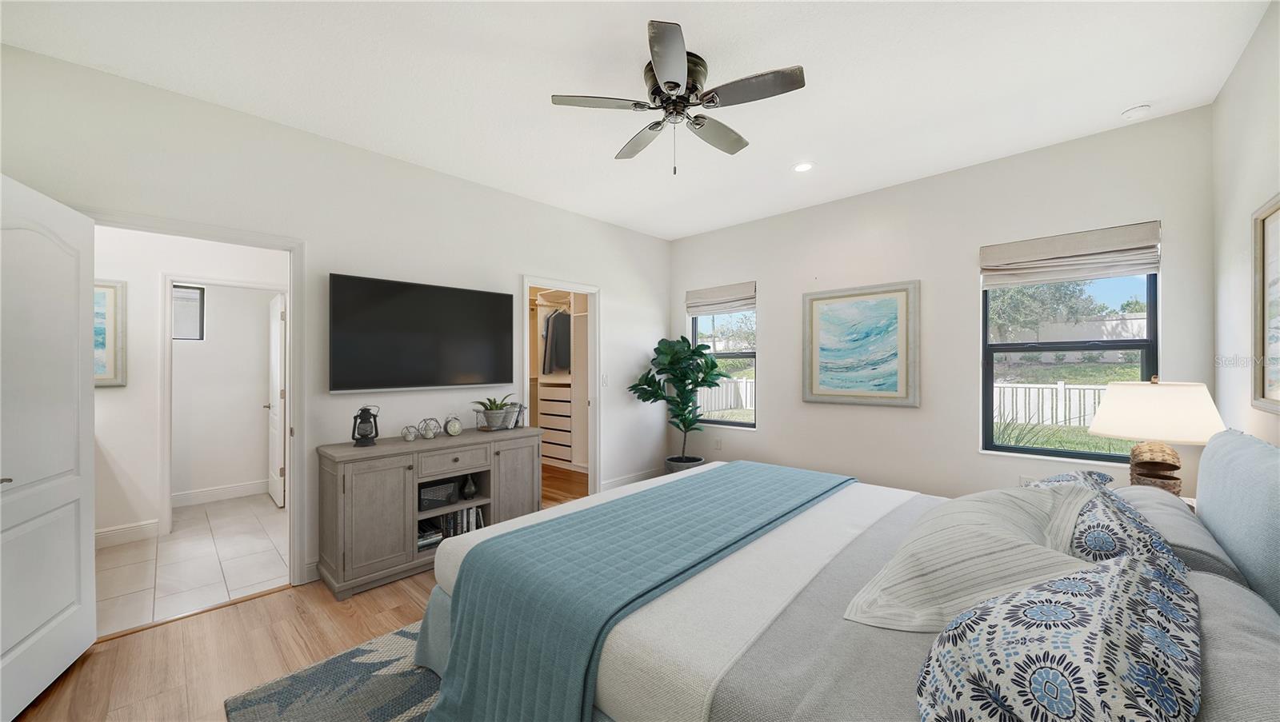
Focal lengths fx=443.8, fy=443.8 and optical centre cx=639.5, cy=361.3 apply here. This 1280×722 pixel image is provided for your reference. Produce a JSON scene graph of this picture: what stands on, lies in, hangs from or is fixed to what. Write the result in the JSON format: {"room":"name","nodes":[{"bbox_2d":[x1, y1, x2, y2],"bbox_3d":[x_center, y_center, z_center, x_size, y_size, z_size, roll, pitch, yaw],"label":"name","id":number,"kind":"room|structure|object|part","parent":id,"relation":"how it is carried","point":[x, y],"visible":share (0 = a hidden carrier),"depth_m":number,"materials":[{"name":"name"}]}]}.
{"room":"bedroom","nodes":[
{"label":"bedroom","id":0,"kind":"room"},
{"bbox_2d":[92,226,286,543],"bbox_3d":[-3.888,-0.017,3.479,0.116,2.785,2.796,0,0,43],"label":"hallway wall","id":1,"kind":"structure","parent":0,"point":[107,400],"depth_m":3.43,"materials":[{"name":"white paint"}]},
{"bbox_2d":[94,278,127,386],"bbox_3d":[-4.038,-0.210,3.103,0.032,0.783,0.597,0,0,43],"label":"framed picture","id":2,"kind":"object","parent":1,"relation":"attached to","point":[110,292],"visible":0.33,"depth_m":3.26},
{"bbox_2d":[95,519,159,547],"bbox_3d":[-4.157,1.314,3.048,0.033,0.127,0.981,0,0,43],"label":"baseboard","id":3,"kind":"structure","parent":1,"relation":"attached to","point":[98,535],"depth_m":3.36,"materials":[{"name":"white paint"}]},
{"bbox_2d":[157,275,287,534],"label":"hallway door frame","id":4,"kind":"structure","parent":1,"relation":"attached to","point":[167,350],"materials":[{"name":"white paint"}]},
{"bbox_2d":[265,292,284,506],"bbox_3d":[-3.623,0.373,4.411,0.729,2.005,0.145,0,0,43],"label":"bathroom door","id":5,"kind":"structure","parent":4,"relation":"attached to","point":[278,361],"depth_m":4.28,"materials":[{"name":"white paint"}]},
{"bbox_2d":[95,492,288,635],"bbox_3d":[-3.552,1.416,3.302,2.842,0.094,2.725,0,0,43],"label":"tile floor","id":6,"kind":"structure","parent":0,"point":[172,546],"depth_m":3.02,"materials":[{"name":"white tile"}]},
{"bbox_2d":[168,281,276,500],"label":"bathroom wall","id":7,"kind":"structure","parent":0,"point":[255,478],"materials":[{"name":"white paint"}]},
{"bbox_2d":[171,284,205,340],"bbox_3d":[-4.554,-0.476,4.265,0.060,0.546,0.503,0,0,43],"label":"bathroom window","id":8,"kind":"structure","parent":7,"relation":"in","point":[200,313],"depth_m":4.38,"materials":[{"name":"glass"}]},
{"bbox_2d":[169,480,267,506],"bbox_3d":[-4.284,1.319,4.362,0.016,0.130,1.859,0,0,43],"label":"baseboard","id":9,"kind":"structure","parent":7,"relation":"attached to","point":[198,494],"depth_m":4.43,"materials":[{"name":"white paint"}]},
{"bbox_2d":[16,461,593,721],"bbox_3d":[0.169,1.403,2.712,5.353,0.099,5.822,0,0,43],"label":"wood floor","id":10,"kind":"structure","parent":0,"point":[96,657],"depth_m":2.09,"materials":[{"name":"brown wood"}]},
{"bbox_2d":[223,620,445,721],"bbox_3d":[0.016,1.339,1.903,2.299,0.013,2.655,0,0,43],"label":"rug","id":11,"kind":"object","parent":10,"relation":"on","point":[392,710],"visible":0.24,"depth_m":1.80,"materials":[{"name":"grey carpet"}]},
{"bbox_2d":[414,431,1279,721],"bbox_3d":[0.617,0.725,1.794,2.422,1.165,2.136,0,0,43],"label":"bed","id":12,"kind":"object","parent":11,"relation":"on","point":[1271,496],"visible":0.79,"depth_m":1.26,"materials":[{"name":"fabric"}]},
{"bbox_2d":[422,461,851,721],"bbox_3d":[0.233,0.987,2.120,0.865,0.499,2.203,0,0,43],"label":"throw blanket","id":13,"kind":"object","parent":12,"relation":"on","point":[737,469],"visible":0.98,"depth_m":1.60,"materials":[{"name":"teal fabric"}]},
{"bbox_2d":[844,480,1099,631],"bbox_3d":[1.017,0.552,1.337,0.828,0.316,0.487,0,0,-32],"label":"striped pillow","id":14,"kind":"object","parent":12,"relation":"on","point":[1029,506],"visible":0.83,"depth_m":1.20,"materials":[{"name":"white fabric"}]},
{"bbox_2d":[912,548,1202,721],"bbox_3d":[0.785,0.560,0.847,0.374,0.313,0.780,0,0,43],"label":"patterned pillow","id":15,"kind":"object","parent":12,"relation":"on","point":[1066,583],"visible":0.99,"depth_m":0.74,"materials":[{"name":"fabric"}]},
{"bbox_2d":[1024,468,1187,573],"bbox_3d":[1.506,0.550,1.500,0.376,0.328,0.797,0,0,43],"label":"patterned pillow","id":16,"kind":"object","parent":12,"relation":"on","point":[1156,542],"visible":0.37,"depth_m":1.30,"materials":[{"name":"fabric"}]},
{"bbox_2d":[1112,486,1246,585],"bbox_3d":[1.823,0.619,1.593,0.351,0.197,0.760,0,0,43],"label":"gray pillow","id":17,"kind":"object","parent":12,"relation":"on","point":[1174,517],"visible":0.4,"depth_m":1.38,"materials":[{"name":"grey fabric"}]},
{"bbox_2d":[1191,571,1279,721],"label":"gray pillow","id":18,"kind":"object","parent":12,"relation":"on","point":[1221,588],"visible":0.58,"depth_m":0.78,"materials":[{"name":"grey fabric"}]},
{"bbox_2d":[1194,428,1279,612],"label":"headboard","id":19,"kind":"object","parent":12,"relation":"on","point":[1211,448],"visible":0.91,"depth_m":1.27,"materials":[{"name":"fabric"}]},
{"bbox_2d":[314,424,540,598],"bbox_3d":[-1.371,0.940,3.111,0.479,0.837,1.367,0,0,43],"label":"sideboard","id":20,"kind":"object","parent":10,"relation":"on","point":[418,443],"visible":0.85,"depth_m":2.74,"materials":[{"name":"grey wood"}]},
{"bbox_2d":[351,404,379,446],"bbox_3d":[-1.761,0.403,2.853,0.148,0.262,0.152,0,0,43],"label":"lantern","id":21,"kind":"object","parent":20,"relation":"on","point":[364,437],"visible":0.99,"depth_m":2.82,"materials":[{"name":"black metal"}]},
{"bbox_2d":[401,424,419,441],"bbox_3d":[-1.549,0.483,3.000,0.098,0.103,0.102,0,0,43],"label":"decorative ball","id":22,"kind":"object","parent":20,"relation":"on","point":[408,437],"visible":0.98,"depth_m":2.98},
{"bbox_2d":[417,417,441,438],"bbox_3d":[-1.459,0.464,3.082,0.120,0.139,0.144,0,0,43],"label":"decorative orb","id":23,"kind":"object","parent":20,"relation":"on","point":[431,434],"visible":0.99,"depth_m":3.06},
{"bbox_2d":[416,519,443,549],"bbox_3d":[-1.483,1.178,3.015,0.226,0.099,0.211,0,0,43],"label":"book stack","id":24,"kind":"object","parent":20,"relation":"in","point":[438,535],"visible":0.52,"depth_m":2.98,"materials":[{"name":"paper"}]},
{"bbox_2d":[418,478,457,510],"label":"radio","id":25,"kind":"object","parent":20,"relation":"in","point":[424,494],"visible":0.79,"depth_m":3.03,"materials":[{"name":"black"}]},
{"bbox_3d":[-1.219,0.651,2.906,0.045,0.146,0.432,0,0,43],"label":"drawer","id":26,"kind":"part","parent":20,"relation":"part of","materials":[{"name":"wood"}]},
{"bbox_2d":[444,413,463,435],"bbox_3d":[-1.335,0.452,3.172,0.056,0.158,0.117,0,0,43],"label":"alarm clock","id":27,"kind":"object","parent":20,"relation":"on","point":[452,432],"visible":0.98,"depth_m":3.15,"materials":[{"name":"metal"}]},
{"bbox_2d":[437,505,486,538],"bbox_3d":[-1.308,1.138,3.208,0.174,0.204,0.309,0,0,43],"label":"book row","id":28,"kind":"object","parent":20,"relation":"in","point":[466,512],"visible":0.53,"depth_m":3.15,"materials":[{"name":"paper"}]},
{"bbox_2d":[460,475,476,499],"bbox_3d":[-1.244,0.910,3.214,0.111,0.162,0.114,0,0,43],"label":"vase","id":29,"kind":"object","parent":20,"relation":"in","point":[470,490],"visible":0.99,"depth_m":3.18,"materials":[{"name":"black glass"}]},
{"bbox_2d":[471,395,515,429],"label":"potted plant","id":30,"kind":"object","parent":20,"relation":"on","point":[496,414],"visible":1,"depth_m":3.39,"materials":[{"name":"green plant"}]},
{"bbox_2d":[503,402,525,428],"bbox_3d":[-1.033,0.432,3.567,0.160,0.198,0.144,0,0,43],"label":"book stack","id":31,"kind":"object","parent":20,"relation":"on","point":[519,411],"visible":0.76,"depth_m":3.52,"materials":[{"name":"paper"}]},
{"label":"cabinet door","id":32,"kind":"part","parent":20,"relation":"part of","materials":[{"name":"grey wood"}]},
{"bbox_2d":[529,288,587,474],"bbox_3d":[-1.096,0.172,5.757,2.044,2.419,0.811,0,0,43],"label":"closet shelving","id":33,"kind":"object","parent":10,"relation":"on","point":[540,388],"visible":0.39,"depth_m":5.79,"materials":[{"name":"white wood"}]},
{"bbox_2d":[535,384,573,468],"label":"drawer unit","id":34,"kind":"object","parent":33,"relation":"in","point":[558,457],"visible":0.72,"depth_m":5.73,"materials":[{"name":"white wood"}]},
{"bbox_2d":[540,307,571,375],"bbox_3d":[-1.053,-0.290,5.829,0.576,0.912,0.277,0,0,43],"label":"hanging clothes","id":35,"kind":"object","parent":33,"relation":"hanging from","point":[550,347],"visible":0.67,"depth_m":5.73,"materials":[{"name":"grey fabric"}]},
{"bbox_2d":[628,336,730,468],"bbox_3d":[0.412,0.542,4.623,0.963,1.653,0.893,0,0,43],"label":"potted plant","id":36,"kind":"object","parent":10,"relation":"on","point":[718,374],"visible":0.96,"depth_m":4.58,"materials":[{"name":"green plant"}]},
{"bbox_2d":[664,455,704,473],"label":"plant pot","id":37,"kind":"object","parent":10,"relation":"on","point":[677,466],"visible":0.38,"depth_m":4.62,"materials":[{"name":"grey"}]},
{"bbox_2d":[0,42,671,594],"bbox_3d":[-1.345,-0.037,3.575,0.121,2.803,4.993,0,0,43],"label":"left wall","id":38,"kind":"structure","parent":0,"point":[524,258],"depth_m":2.90,"materials":[{"name":"white paint"}]},
{"bbox_2d":[83,208,305,590],"bbox_3d":[-2.441,0.318,2.437,0.156,2.096,0.938,0,0,43],"label":"door frame","id":39,"kind":"structure","parent":38,"relation":"attached to","point":[290,290],"depth_m":2.69,"materials":[{"name":"white paint"}]},
{"bbox_2d":[0,172,98,721],"bbox_3d":[-2.454,0.333,1.781,0.160,2.045,0.816,0,0,-30],"label":"white door","id":40,"kind":"structure","parent":39,"relation":"attached to","point":[52,625],"depth_m":1.83,"materials":[{"name":"white paint"}]},
{"bbox_2d":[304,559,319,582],"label":"baseboard","id":41,"kind":"structure","parent":38,"relation":"attached to","point":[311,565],"depth_m":2.73,"materials":[{"name":"white paint"}]},
{"bbox_2d":[328,273,517,392],"bbox_3d":[-1.533,-0.177,3.234,0.084,0.749,1.256,0,0,43],"label":"television","id":42,"kind":"object","parent":38,"relation":"attached to","point":[482,356],"visible":0.98,"depth_m":3.11,"materials":[{"name":"black"}]},
{"bbox_2d":[519,275,599,500],"bbox_3d":[-0.762,0.320,4.186,0.376,2.090,0.931,0,0,43],"label":"closet doorway","id":43,"kind":"structure","parent":38,"relation":"attached to","point":[589,290],"depth_m":4.43,"materials":[{"name":"white paint"}]},
{"bbox_2d":[600,372,608,386],"bbox_3d":[-0.360,0.192,4.485,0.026,0.124,0.068,0,0,43],"label":"light switch","id":44,"kind":"object","parent":38,"relation":"attached to","point":[605,379],"visible":0.98,"depth_m":4.48,"materials":[{"name":"white plastic"}]},
{"bbox_2d":[600,467,664,490],"bbox_3d":[-0.004,1.285,4.864,0.015,0.125,1.309,0,0,43],"label":"baseboard","id":45,"kind":"structure","parent":38,"relation":"attached to","point":[617,485],"depth_m":4.77,"materials":[{"name":"white paint"}]},
{"bbox_2d":[0,0,1272,239],"bbox_3d":[-0.600,-1.486,2.870,6.387,0.103,5.493,0,0,43],"label":"ceiling","id":46,"kind":"structure","parent":0,"point":[1126,93],"depth_m":2.23,"materials":[{"name":"white paint"}]},
{"bbox_2d":[552,21,805,173],"bbox_3d":[0.213,-1.187,2.248,1.140,0.509,1.142,0,0,43],"label":"ceiling fan","id":47,"kind":"object","parent":46,"relation":"attached to","point":[674,86],"visible":0.98,"depth_m":2.13,"materials":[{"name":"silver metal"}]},
{"bbox_2d":[792,161,814,172],"bbox_3d":[1.209,-1.438,3.289,0.172,0.007,0.171,0,0,43],"label":"recessed light","id":48,"kind":"object","parent":46,"relation":"in","point":[804,166],"visible":0.99,"depth_m":3.28,"materials":[{"name":"white"}]},
{"bbox_2d":[1120,104,1151,119],"bbox_3d":[2.859,-1.430,2.556,0.124,0.037,0.123,0,0,43],"label":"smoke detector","id":49,"kind":"object","parent":46,"relation":"attached to","point":[1138,111],"visible":0.99,"depth_m":2.53,"materials":[{"name":"white"}]},
{"bbox_2d":[669,106,1215,502],"bbox_3d":[1.829,-0.033,3.925,4.228,2.811,0.149,0,0,43],"label":"back wall","id":50,"kind":"structure","parent":0,"point":[776,411],"depth_m":3.37,"materials":[{"name":"white paint"}]},
{"bbox_2d":[713,436,722,448],"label":"wall socket","id":51,"kind":"object","parent":50,"relation":"attached to","point":[718,443],"visible":0.99,"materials":[{"name":"white plastic"}]},
{"bbox_2d":[684,281,755,315],"bbox_3d":[0.843,-0.659,4.788,0.837,0.308,0.070,0,0,43],"label":"roman shade","id":52,"kind":"object","parent":50,"relation":"attached to","point":[690,306],"visible":0.98,"depth_m":4.75,"materials":[{"name":"beige fabric"}]},
{"bbox_2d":[688,303,757,429],"bbox_3d":[0.898,-0.036,4.822,0.850,1.509,0.099,0,0,43],"label":"window","id":53,"kind":"structure","parent":50,"relation":"in","point":[748,354],"depth_m":4.80,"materials":[{"name":"glass"}]},
{"bbox_2d":[802,280,919,406],"bbox_3d":[1.852,-0.136,3.799,0.928,1.008,0.037,0,0,43],"label":"framed painting","id":54,"kind":"object","parent":50,"relation":"attached to","point":[813,306],"visible":0.99,"depth_m":3.75},
{"bbox_2d":[1018,475,1035,485],"bbox_3d":[2.679,0.856,3.069,0.071,0.124,0.019,0,0,43],"label":"wall socket","id":55,"kind":"object","parent":50,"relation":"attached to","point":[1026,480],"visible":0.44,"depth_m":3.07,"materials":[{"name":"white plastic"}]},
{"bbox_2d":[980,260,1158,464],"bbox_3d":[2.847,-0.068,2.989,0.860,1.514,0.100,0,0,43],"label":"window","id":56,"kind":"structure","parent":50,"relation":"in","point":[1012,448],"depth_m":2.98,"materials":[{"name":"glass"}]},
{"bbox_2d":[979,220,1161,286],"bbox_3d":[2.789,-0.685,2.931,0.850,0.315,0.072,0,0,43],"label":"roman shade","id":57,"kind":"object","parent":50,"relation":"attached to","point":[1082,253],"visible":0.99,"depth_m":2.88,"materials":[{"name":"beige fabric"}]},
{"bbox_2d":[1091,376,1224,492],"bbox_3d":[2.544,0.383,2.200,0.465,0.634,0.475,0,0,43],"label":"table lamp","id":58,"kind":"object","parent":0,"point":[1172,455],"visible":0.9,"depth_m":2.10,"materials":[{"name":"beige fabric"}]},
{"bbox_3d":[2.519,0.508,2.194,0.212,0.268,0.212,0,0,43],"label":"lamp base","id":59,"kind":"part","parent":58,"relation":"part of","materials":[{"name":"brown wicker"}]},
{"bbox_3d":[2.525,0.242,2.201,0.539,0.275,0.525,0,0,-31],"label":"lamp shade","id":60,"kind":"part","parent":58,"relation":"part of","materials":[{"name":"fabric"}]},
{"bbox_2d":[1211,0,1279,448],"bbox_3d":[1.693,-0.049,0.787,0.121,2.797,4.701,0,0,43],"label":"right wall","id":61,"kind":"structure","parent":0,"point":[1248,210],"depth_m":2.09,"materials":[{"name":"white paint"}]},
{"bbox_2d":[1251,194,1279,414],"bbox_3d":[2.313,-0.219,1.533,0.033,0.846,1.044,0,0,43],"label":"framed picture","id":62,"kind":"object","parent":61,"relation":"attached to","point":[1276,372],"visible":1,"depth_m":1.84},
{"label":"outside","id":63,"kind":"structure","parent":0,"visible":0},
{"label":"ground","id":64,"kind":"structure","parent":63,"visible":0},
{"bbox_2d":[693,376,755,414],"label":"white fence","id":65,"kind":"object","parent":64,"relation":"on","point":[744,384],"visible":0.29,"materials":[{"name":"white wood"}]},
{"bbox_2d":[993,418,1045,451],"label":"ornamental grass","id":66,"kind":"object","parent":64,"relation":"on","point":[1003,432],"visible":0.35,"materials":[{"name":"green plant"}]},
{"bbox_2d":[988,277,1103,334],"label":"tree","id":67,"kind":"object","parent":64,"relation":"on","point":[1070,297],"visible":0.41,"materials":[{"name":"green plant"}]},
{"bbox_2d":[991,380,1107,427],"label":"white fence","id":68,"kind":"object","parent":64,"relation":"on","point":[1061,388],"visible":0.35,"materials":[{"name":"white plastic"}]}
]}

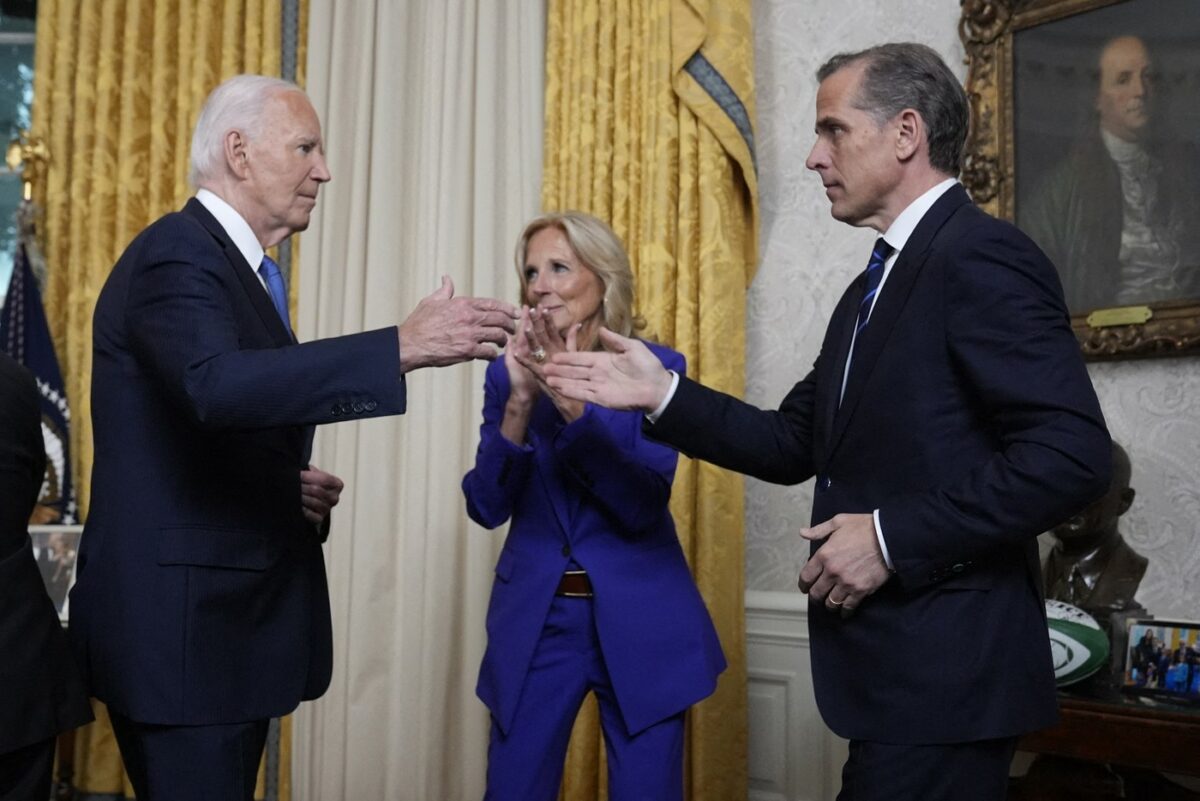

## TASK BRIEF
Find every line in the records above that contains the word "framed", and copy each one.

## OUTPUT OF THE TASK
{"bbox_2d":[94,278,127,386],"bbox_3d":[-4.038,-0.210,3.103,0.032,0.783,0.597,0,0,43],"label":"framed picture","id":2,"kind":"object","parent":1,"relation":"attached to","point":[110,292],"visible":0.33,"depth_m":3.26},
{"bbox_2d":[802,280,919,406],"bbox_3d":[1.852,-0.136,3.799,0.928,1.008,0.037,0,0,43],"label":"framed painting","id":54,"kind":"object","parent":50,"relation":"attached to","point":[813,306],"visible":0.99,"depth_m":3.75},
{"bbox_2d":[1251,194,1279,414],"bbox_3d":[2.313,-0.219,1.533,0.033,0.846,1.044,0,0,43],"label":"framed picture","id":62,"kind":"object","parent":61,"relation":"attached to","point":[1276,372],"visible":1,"depth_m":1.84},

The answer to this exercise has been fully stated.